[Dataset items]
---

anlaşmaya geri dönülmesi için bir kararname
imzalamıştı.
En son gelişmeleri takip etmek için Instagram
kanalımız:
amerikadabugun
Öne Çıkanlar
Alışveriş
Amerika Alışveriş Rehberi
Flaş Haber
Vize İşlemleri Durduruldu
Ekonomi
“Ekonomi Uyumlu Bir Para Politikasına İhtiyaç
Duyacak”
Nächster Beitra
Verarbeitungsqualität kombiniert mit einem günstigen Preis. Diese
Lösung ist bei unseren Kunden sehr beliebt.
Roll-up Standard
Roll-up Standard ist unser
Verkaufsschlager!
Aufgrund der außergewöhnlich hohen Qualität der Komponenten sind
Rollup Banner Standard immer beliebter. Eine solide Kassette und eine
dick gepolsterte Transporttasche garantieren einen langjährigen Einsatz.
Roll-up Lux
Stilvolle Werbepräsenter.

---

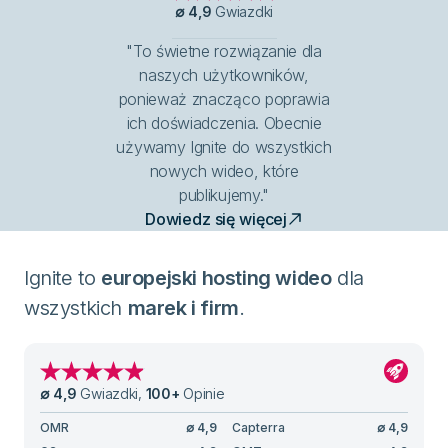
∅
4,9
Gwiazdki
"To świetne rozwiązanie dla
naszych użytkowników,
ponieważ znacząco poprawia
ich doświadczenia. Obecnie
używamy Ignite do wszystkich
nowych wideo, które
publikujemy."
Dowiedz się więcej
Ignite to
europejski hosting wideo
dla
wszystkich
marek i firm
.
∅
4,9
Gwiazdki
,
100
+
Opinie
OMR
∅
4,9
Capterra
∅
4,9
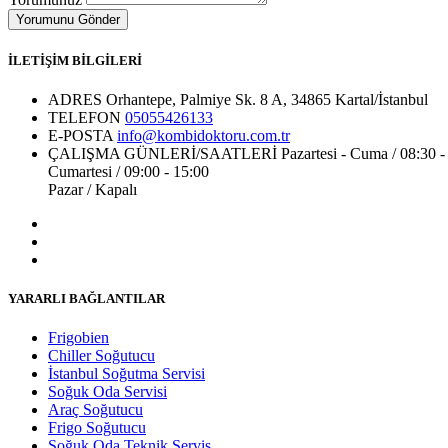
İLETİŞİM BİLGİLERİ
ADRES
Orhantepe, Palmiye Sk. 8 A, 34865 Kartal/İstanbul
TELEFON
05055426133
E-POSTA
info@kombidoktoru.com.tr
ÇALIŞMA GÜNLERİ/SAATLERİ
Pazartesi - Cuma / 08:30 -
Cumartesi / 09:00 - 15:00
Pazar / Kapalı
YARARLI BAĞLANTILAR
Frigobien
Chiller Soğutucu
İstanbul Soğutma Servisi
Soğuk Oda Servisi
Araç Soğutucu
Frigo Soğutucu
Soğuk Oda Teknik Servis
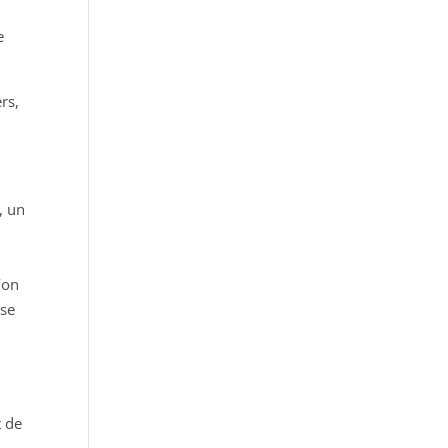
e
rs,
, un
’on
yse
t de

---

» **Exercise aim**
Output, from the data above, the lines from the line with "amerikadabugun" to the line with "Stilvolle Werbepräsenter." exactly as they stand, both ends included and nothing else.

» **Written reply**
amerikadabugun
Öne Çıkanlar
Alışveriş
Amerika Alışveriş Rehberi
Flaş Haber
Vize İşlemleri Durduruldu
Ekonomi
“Ekonomi Uyumlu Bir Para Politikasına İhtiyaç
Duyacak”
Nächster Beitra
Verarbeitungsqualität kombiniert mit einem günstigen Preis. Diese
Lösung ist bei unseren Kunden sehr beliebt.
Roll-up Standard
Roll-up Standard ist unser
Verkaufsschlager!
Aufgrund der außergewöhnlich hohen Qualität der Komponenten sind
Rollup Banner Standard immer beliebter. Eine solide Kassette und eine
dick gepolsterte Transporttasche garantieren einen langjährigen Einsatz.
Roll-up Lux
Stilvolle Werbepräsenter.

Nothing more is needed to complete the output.